_PROBLEM DESCRIPTION_. Present the material below as a Markdown table with the columns "Row" and "Line", one numbered row per line, omitting blank lines.

....

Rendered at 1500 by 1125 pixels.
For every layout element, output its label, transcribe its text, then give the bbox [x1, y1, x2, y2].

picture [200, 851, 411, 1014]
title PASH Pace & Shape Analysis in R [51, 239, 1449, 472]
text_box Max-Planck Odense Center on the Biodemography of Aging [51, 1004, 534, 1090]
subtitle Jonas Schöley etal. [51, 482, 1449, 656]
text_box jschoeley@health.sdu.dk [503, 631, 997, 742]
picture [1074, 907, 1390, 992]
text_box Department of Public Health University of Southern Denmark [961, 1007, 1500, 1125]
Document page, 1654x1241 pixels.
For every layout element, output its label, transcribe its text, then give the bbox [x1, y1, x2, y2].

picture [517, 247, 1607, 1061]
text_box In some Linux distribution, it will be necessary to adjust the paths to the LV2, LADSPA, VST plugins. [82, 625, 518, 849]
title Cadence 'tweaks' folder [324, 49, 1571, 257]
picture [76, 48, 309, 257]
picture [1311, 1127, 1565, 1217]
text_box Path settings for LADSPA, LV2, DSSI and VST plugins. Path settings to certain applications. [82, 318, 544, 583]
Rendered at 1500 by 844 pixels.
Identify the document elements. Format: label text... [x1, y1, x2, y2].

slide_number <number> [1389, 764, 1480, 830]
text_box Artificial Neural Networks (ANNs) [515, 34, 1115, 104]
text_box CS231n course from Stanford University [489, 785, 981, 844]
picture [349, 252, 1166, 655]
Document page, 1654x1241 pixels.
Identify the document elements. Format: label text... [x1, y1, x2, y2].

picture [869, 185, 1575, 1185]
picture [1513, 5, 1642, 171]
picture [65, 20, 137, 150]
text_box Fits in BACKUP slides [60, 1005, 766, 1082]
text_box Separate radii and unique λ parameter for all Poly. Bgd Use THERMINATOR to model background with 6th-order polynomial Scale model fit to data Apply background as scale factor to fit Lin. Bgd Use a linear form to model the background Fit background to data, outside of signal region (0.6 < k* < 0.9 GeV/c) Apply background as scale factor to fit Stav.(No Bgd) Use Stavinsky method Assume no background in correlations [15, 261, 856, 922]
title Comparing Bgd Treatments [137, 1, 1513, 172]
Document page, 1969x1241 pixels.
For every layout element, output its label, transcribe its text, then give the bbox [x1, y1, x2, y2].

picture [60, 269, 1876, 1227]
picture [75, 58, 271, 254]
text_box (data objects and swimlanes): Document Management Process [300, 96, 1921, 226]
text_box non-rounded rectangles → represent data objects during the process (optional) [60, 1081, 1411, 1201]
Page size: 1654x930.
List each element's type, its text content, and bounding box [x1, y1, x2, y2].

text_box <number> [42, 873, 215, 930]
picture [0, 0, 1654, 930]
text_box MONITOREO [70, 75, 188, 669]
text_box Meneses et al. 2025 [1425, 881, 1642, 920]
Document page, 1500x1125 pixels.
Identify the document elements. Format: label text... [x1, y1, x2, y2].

....

_WORKED SOLUTION_.
| Row | Line |
|---|---|
| 1 | Rendered at 1500 by 1125 pixels. |
| 2 | For every layout element, output its label, transcribe its text, then give the bbox [x1, y1, x2, y2]. |
| 3 | picture [200, 851, 411, 1014] |
| 4 | title PASH Pace & Shape Analysis in R [51, 239, 1449, 472] |
| 5 | text_box Max-Planck Odense Center on the Biodemography of Aging [51, 1004, 534, 1090] |
| 6 | subtitle Jonas Schöley etal. [51, 482, 1449, 656] |
| 7 | text_box jschoeley@health.sdu.dk [503, 631, 997, 742] |
| 8 | picture [1074, 907, 1390, 992] |
| 9 | text_box Department of Public Health University of Southern Denmark [961, 1007, 1500, 1125] |
| 10 | Document page, 1654x1241 pixels. |
| 11 | For every layout element, output its label, transcribe its text, then give the bbox [x1, y1, x2, y2]. |
| 12 | picture [517, 247, 1607, 1061] |
| 13 | text_box In some Linux distribution, it will be necessary to adjust the paths to the LV2, LADSPA, VST plugins. [82, 625, 518, 849] |
| 14 | title Cadence 'tweaks' folder [324, 49, 1571, 257] |
| 15 | picture [76, 48, 309, 257] |
| 16 | picture [1311, 1127, 1565, 1217] |
| 17 | text_box Path settings for LADSPA, LV2, DSSI and VST plugins. Path settings to certain applications. [82, 318, 544, 583] |
| 18 | Rendered at 1500 by 844 pixels. |
| 19 | Identify the document elements. Format: label text... [x1, y1, x2, y2]. |
| 20 | slide_number <number> [1389, 764, 1480, 830] |
| 21 | text_box Artificial Neural Networks (ANNs) [515, 34, 1115, 104] |
| 22 | text_box CS231n course from Stanford University [489, 785, 981, 844] |
| 23 | picture [349, 252, 1166, 655] |
| 24 | Document page, 1654x1241 pixels. |
| 25 | Identify the document elements. Format: label text... [x1, y1, x2, y2]. |
| 26 | picture [869, 185, 1575, 1185] |
| 27 | picture [1513, 5, 1642, 171] |
| 28 | picture [65, 20, 137, 150] |
| 29 | text_box Fits in BACKUP slides [60, 1005, 766, 1082] |
| 30 | text_box Separate radii and unique λ parameter for all Poly. Bgd Use THERMINATOR to model background with 6th-order polynomial Scale model fit to data Apply background as scale factor to fit Lin. Bgd Use a linear form to model the background Fit background to data, outside of signal region (0.6 < k* < 0.9 GeV/c) Apply background as scale factor to fit Stav.(No Bgd) Use Stavinsky method Assume no background in correlations [15, 261, 856, 922] |
| 31 | title Comparing Bgd Treatments [137, 1, 1513, 172] |
| 32 | Document page, 1969x1241 pixels. |
| 33 | For every layout element, output its label, transcribe its text, then give the bbox [x1, y1, x2, y2]. |
| 34 | picture [60, 269, 1876, 1227] |
| 35 | picture [75, 58, 271, 254] |
| 36 | text_box (data objects and swimlanes): Document Management Process [300, 96, 1921, 226] |
| 37 | text_box non-rounded rectangles → represent data objects during the process (optional) [60, 1081, 1411, 1201] |
| 38 | Page size: 1654x930. |
| 39 | List each element's type, its text content, and bounding box [x1, y1, x2, y2]. |
| 40 | text_box <number> [42, 873, 215, 930] |
| 41 | picture [0, 0, 1654, 930] |
| 42 | text_box MONITOREO [70, 75, 188, 669] |
| 43 | text_box Meneses et al. 2025 [1425, 881, 1642, 920] |
| 44 | Document page, 1500x1125 pixels. |
| 45 | Identify the document elements. Format: label text... [x1, y1, x2, y2]. |